My observation is that the New Class (professionals, lobbyists, financiers, teachers, engineers, etc.) have ruled the country in recent decades. For much of the twentieth century this class was in some tension with corporations, and used their skills at influencing government policy to help develop and protect the welfare state, since they needed the working class as a counterweight to the natural influence of corporate money and power. However, somewhere around 1970 I think this tension collapsed, since corporate managers and professionals realized that they shared the same education, background and interests.

Vive la meritocracy. This "peace treaty" between former rivals allowed the whole newly enlarged New Class to swing to the right, since they really didn't particularly need the working class politically anymore. And since it is the hallmark of this class to seek prestige, power and money while transferring risk away from themselves, the middle class and blue collar community has been the natural recipient.

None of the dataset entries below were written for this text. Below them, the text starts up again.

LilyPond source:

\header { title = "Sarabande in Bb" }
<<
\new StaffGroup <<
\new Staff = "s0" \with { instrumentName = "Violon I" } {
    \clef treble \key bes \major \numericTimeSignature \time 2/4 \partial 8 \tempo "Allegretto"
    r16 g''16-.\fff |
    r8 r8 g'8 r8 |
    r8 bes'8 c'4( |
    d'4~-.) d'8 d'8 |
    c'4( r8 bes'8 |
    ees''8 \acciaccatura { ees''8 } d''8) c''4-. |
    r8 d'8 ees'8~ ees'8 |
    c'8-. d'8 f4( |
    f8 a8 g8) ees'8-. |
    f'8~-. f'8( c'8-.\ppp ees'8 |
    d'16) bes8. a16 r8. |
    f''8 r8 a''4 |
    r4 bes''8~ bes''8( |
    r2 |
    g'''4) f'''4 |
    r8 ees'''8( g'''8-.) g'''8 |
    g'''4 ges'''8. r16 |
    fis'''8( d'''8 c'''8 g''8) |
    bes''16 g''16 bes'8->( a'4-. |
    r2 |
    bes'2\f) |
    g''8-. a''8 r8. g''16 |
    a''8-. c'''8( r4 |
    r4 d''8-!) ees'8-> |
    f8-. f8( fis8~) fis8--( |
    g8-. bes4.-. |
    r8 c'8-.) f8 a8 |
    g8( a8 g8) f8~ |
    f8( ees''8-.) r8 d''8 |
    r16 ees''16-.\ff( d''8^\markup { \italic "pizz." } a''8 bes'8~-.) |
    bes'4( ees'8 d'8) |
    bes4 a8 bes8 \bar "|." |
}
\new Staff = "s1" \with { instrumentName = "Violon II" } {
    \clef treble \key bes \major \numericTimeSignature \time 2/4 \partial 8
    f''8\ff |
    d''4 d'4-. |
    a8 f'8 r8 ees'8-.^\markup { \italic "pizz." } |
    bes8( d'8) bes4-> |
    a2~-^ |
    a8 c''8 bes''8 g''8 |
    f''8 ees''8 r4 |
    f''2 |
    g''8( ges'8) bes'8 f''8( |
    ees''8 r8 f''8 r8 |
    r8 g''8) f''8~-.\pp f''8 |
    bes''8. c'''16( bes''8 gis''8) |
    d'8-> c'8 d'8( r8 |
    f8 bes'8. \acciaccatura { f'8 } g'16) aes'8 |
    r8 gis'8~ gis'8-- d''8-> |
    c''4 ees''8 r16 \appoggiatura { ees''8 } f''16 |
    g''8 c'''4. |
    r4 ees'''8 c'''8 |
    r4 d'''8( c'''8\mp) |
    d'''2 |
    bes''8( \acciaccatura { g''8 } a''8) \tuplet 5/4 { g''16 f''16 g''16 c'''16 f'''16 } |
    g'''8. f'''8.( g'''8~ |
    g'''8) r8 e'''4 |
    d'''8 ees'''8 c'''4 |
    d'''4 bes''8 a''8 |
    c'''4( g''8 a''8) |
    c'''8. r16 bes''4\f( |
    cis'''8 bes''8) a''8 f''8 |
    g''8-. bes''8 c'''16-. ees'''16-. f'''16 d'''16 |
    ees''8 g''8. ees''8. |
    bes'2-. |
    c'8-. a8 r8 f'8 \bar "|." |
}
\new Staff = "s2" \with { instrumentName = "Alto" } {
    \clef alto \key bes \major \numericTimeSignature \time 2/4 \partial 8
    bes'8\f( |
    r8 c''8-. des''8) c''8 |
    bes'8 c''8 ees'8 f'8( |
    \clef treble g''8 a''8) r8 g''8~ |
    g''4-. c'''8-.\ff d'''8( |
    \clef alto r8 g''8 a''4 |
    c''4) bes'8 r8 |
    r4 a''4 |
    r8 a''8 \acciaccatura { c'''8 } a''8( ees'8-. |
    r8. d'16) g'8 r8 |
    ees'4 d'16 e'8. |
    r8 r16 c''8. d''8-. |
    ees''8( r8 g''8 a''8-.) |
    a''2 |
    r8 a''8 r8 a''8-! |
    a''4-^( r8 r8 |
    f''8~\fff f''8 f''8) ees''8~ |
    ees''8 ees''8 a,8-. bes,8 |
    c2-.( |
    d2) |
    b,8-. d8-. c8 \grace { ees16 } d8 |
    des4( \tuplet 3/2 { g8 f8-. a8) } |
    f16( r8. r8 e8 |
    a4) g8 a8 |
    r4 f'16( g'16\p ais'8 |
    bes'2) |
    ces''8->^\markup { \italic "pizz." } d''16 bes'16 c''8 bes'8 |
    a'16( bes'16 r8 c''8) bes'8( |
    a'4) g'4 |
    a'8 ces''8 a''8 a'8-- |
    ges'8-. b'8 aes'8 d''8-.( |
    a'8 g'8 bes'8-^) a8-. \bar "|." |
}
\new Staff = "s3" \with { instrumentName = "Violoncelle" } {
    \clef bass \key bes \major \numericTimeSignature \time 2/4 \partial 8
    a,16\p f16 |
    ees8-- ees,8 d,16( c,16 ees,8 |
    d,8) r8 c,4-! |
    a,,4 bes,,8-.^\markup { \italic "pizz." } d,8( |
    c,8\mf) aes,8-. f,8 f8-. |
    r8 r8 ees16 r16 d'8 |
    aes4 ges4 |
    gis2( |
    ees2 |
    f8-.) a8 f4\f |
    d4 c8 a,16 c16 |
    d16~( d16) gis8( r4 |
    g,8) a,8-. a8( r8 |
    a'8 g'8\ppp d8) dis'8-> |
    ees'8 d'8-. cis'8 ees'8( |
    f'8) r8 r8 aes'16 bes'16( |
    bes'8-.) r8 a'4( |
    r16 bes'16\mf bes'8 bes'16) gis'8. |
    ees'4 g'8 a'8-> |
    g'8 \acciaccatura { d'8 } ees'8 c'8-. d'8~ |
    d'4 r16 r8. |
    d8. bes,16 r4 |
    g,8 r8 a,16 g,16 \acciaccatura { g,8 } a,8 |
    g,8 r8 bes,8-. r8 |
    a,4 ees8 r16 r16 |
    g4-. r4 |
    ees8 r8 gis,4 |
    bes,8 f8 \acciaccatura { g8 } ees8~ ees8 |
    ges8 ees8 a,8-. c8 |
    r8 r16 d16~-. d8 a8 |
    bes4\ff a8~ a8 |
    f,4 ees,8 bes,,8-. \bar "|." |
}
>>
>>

Free trade (well, for non-professionals, anyway), neoliberalism, ruthless private equity job cutting, etc., etc. all followed very naturally. The re-alignment of the Democratic Party towards the right was a natural part of this evolution.

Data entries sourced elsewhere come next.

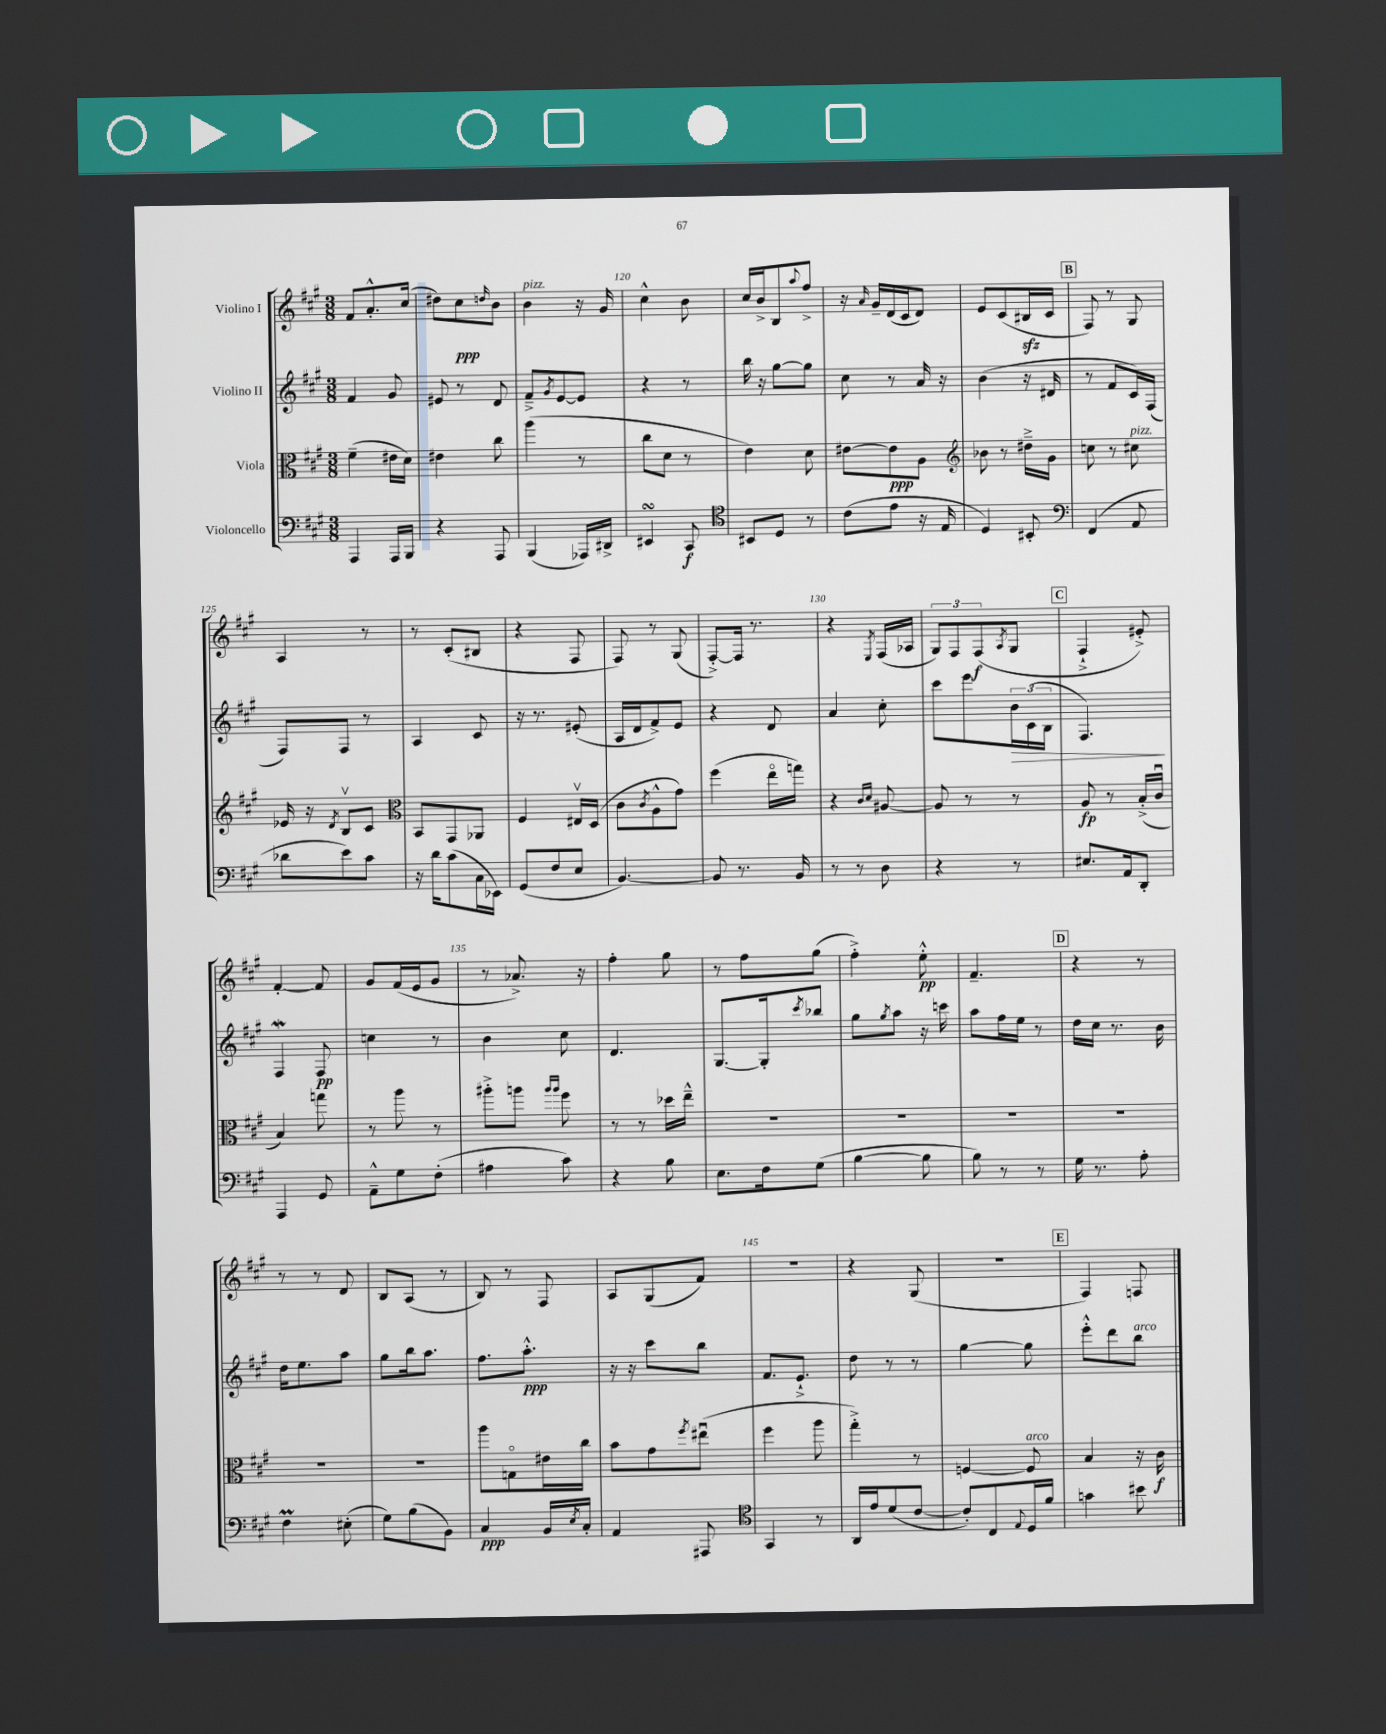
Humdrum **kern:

**kern	**kern	**kern	**kern
*staff4	*staff3	*staff2	*staff1
*clefF4	*clefC3	*clefG2	*clefG2
*k[f#c#g#]	*k[f#c#g#]	*k[f#c#g#]	*k[f#c#g#]
*M3/8	*M3/8	*M3/8	*M3/8
4AAA	(4f#~	4f#	8f#
.	.	.	8.a'^^
16AAA	16e#	8g#	.
16BBB	16d)	.	(16cc#
=	=	=	=
4r	4e#	8e#	8dd#)
.	.	8r	8cc#
.	.	.	16qqdd
8AAA	8cc#	8d	8b
=	=	=	=
(4BBB	(4aa	8f#~^	4b
.	.	8qg#	.
.	.	[8e	.
16AAA-)	8r	8e]	16r
16DD#^	.	.	16g#
=	=	=	=
4EE#	8cc#	4r	4cc#^^
.	8d	.	.
8CC#	8r	8r	8b
=	=	=	=
*clefC4	*	*	*
8BB#	4e)	16bb	16cc#
.	.	16r	16b^
8D	.	[8gg#	8B
.	.	.	8qqaa
8r	8d	8gg#]	8ff#^
=	=	=	=
(8c#	[8e#	8cc#	16r
.	.	.	16qqa
.	.	.	16g#~
8e	8e#]	8r	(16d
.	.	.	16c#
16r	8A	16a	8d)
16E	.	16r	.
=	=	=	=
*	*clefG2	*	*
4D)	8b-	(4b	8e
.	8r	.	(8c#
8BB#'	16dd#~^	16r	16B#
.	16g#	16d#	16c#
=	=	=	=
*clefF4	*	*	*
(4FF#	8cc	8r	8F#)
.	8r	8f#	8r
8AA	8cc#	16c#)	8G#
.	.	(16F#	.
=	=	=	=
8d-	16e-	8F#)	4A
.	16r	.	.
.	8qd	.	.
8e)	8Bv	8F#	.
8c#	8c#	8r	8r
=	=	=	=
*	*clefC3	*	*
16r	8BB	4A	8r
16d	.	.	.
(8c#	8GG#	.	(8c#'
16C#	8AA-	8c#	8B#
16EE-)	.	.	.
=	=	=	=
(8GG#	4F#	16r	4r
.	.	8.r	.
8F#	.	.	.
8E	16E#v	(8e#'	8F#
.	(16D	.	.
=	=	=	=
[4.BB)	8c#	16A	8F#)
.	.	16d	.
.	8qc#	.	.
.	8A^^	8f#^)	8r
.	8g#)	8e	(8G#
=	=	=	=
8BB]	(4ff#	4r	[8F#'^)
8.r	.	.	16F#]
.	.	.	8.r
.	16eeo	8d	.
16BB	16gg)	.	.
=	=	=	=
8r	4r	4a	4r
8r	.	.	.
.	16qqc#	.	.
.	16qqd	.	8qE
8D	[8A#	8cc#'	(16F#
.	.	.	16A-
=	=	=	=
4r	8A#]	8ccc#	12G#)
.	.	.	12F#
.	8r	8eee	.
.	.	.	(12F#
.	.	.	8qA
8r	8r	24b	8G#
.	.	(24c#	.
.	.	24B	.
=	=	=	=
8.E#	8A	4.F#)	4F#`^
.	8r	.	.
16AA	.	.	.
8DD'	(16B'^	.	8e#'^)
.	16c#u	.	.
=	=	=	=
4AAA	4B)	4F#	[4f#'
8GG#	8gg	8F#	8f#]
=	=	=	=
8AA~^^	8r	4cc	8g#
8G#	8aa	.	(16f#
.	.	.	16e
(8F#'	8r	8r	8g#
=	=	=	=
4A#	8aa#'^	4b	8r
.	8aa	.	8.a-^)
.	16qqaa	.	.
.	16qqaa	.	.
8c#)	8ff#	8cc#	.
.	.	.	16r
=	=	=	=
4r	8r	4.d	4ff#'
.	8r	.	.
8B	16dd-	.	8gg#
.	16ee~^^	.	.
=	=	=	=
8.E	4.r	[8.G#	8r
.	.	.	8ff#
16F#	.	16G#']	.
.	.	8qccc#	.
(8G#	.	8bb-	(8gg#
=	=	=	=
[4B	4.r	8gg#	4ff#'^)
.	.	8qgg#	.
.	.	8aa	.
8B]	.	16r	8ee'^^
.	.	16ccc	.
=	=	=	=
8B)	4.r	8aa	4.f#~
8r	.	16ff#	.
.	.	16ee	.
8r	.	8r	.
=	=	=	=
16G#	4.r	16dd	4r
8.r	.	16cc#	.
.	.	8.r	.
8A'	.	.	8r
.	.	16b	.
=	=	=	=
4F#	4.r	16dd	8r
.	.	8.ee	.
.	.	.	8r
(8E#'	.	8aa	8d
=	=	=	=
8G#)	4.r	8gg#	8B
(8B	.	16bb	(8A
.	.	8.aa	.
8BB)	.	.	8r
=	=	=	=
4C#	8aa	8.ff#	8B)
.	8Go	.	8r
.	.	8.aa'^^	.
16BB	16e#	.	8F#
8qE	.	.	.
16C#'	16cc#	.	.
=	=	=	=
4AA	8b	16r	8A
.	.	16r	.
.	8g#	8ccc#	(8G#
.	8qff#	.	.
8AAA#	(8ee#u	8bb	8f#)
=	=	=	=
*clefC4	*	*	*
4GG#	4ff#	8.f#	4.r
.	.	8.e`^	.
8r	8aa	.	.
=	=	=	=
16AA	4gg#'^)	8dd	4r
16e	.	.	.
(8d	.	8r	.
[8c#	8r	8r	(8G#
=	=	=	=
8c#'])	[4F	[4gg#	4.r
8C#	.	.	.
8qqE	.	.	.
16D	8F]	8gg#]	.
16f#	.	.	.
=	=	=	=
4g	4B	8eee'^^	4F#)
.	.	8ddd	.
8b#	16r	8bb	8F
.	16c#	.	.
==	==	==	==
*-	*-	*-	*-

I think the 90% or so of the community who are not included in this class are confused and bewildered and of course rather angry about it. They also sense that organized politics in this country – being chiefly the province of the New Class – has left them with little leverage to change any of this. Watching the bailouts and lack of prosecutions during the GFC made them dimly realize that the New Class has very strong internal solidarity – and since somebody has to pay for these little mistakes, everyone outside that class is "fair game."

So in that sense–to the extent that you define liberal as the ideology of the New Class (neoliberal, financial-capitalistic, big corporate-friendly but opposed to non-meritocratic biases like racism, sexism, etc.) is "liberalism", I think it is reasonable to say that it has bred resistance and anger among the "losers." As far as having "failed", well, we'll see: the New Class still controls almost all the levers of power. It has many strategies for channeling lower-class anger and I think under Trump we'll see those rolled out.

Let me be clear, I'm not saying Donald Trump is leading an insurgency against the New Class – but I think he tapped into something like one and is riding it for all he can, while not really having the slightest idea what he's doing.

Perhaps some evolution in "the means of production" or in how governments are influenced will ultimately develop to divide or downgrade the New Class, and break its lock on the corridors of power, but I don't see it on the horizon just yet. If anyone else does, I'd love to hear more about it.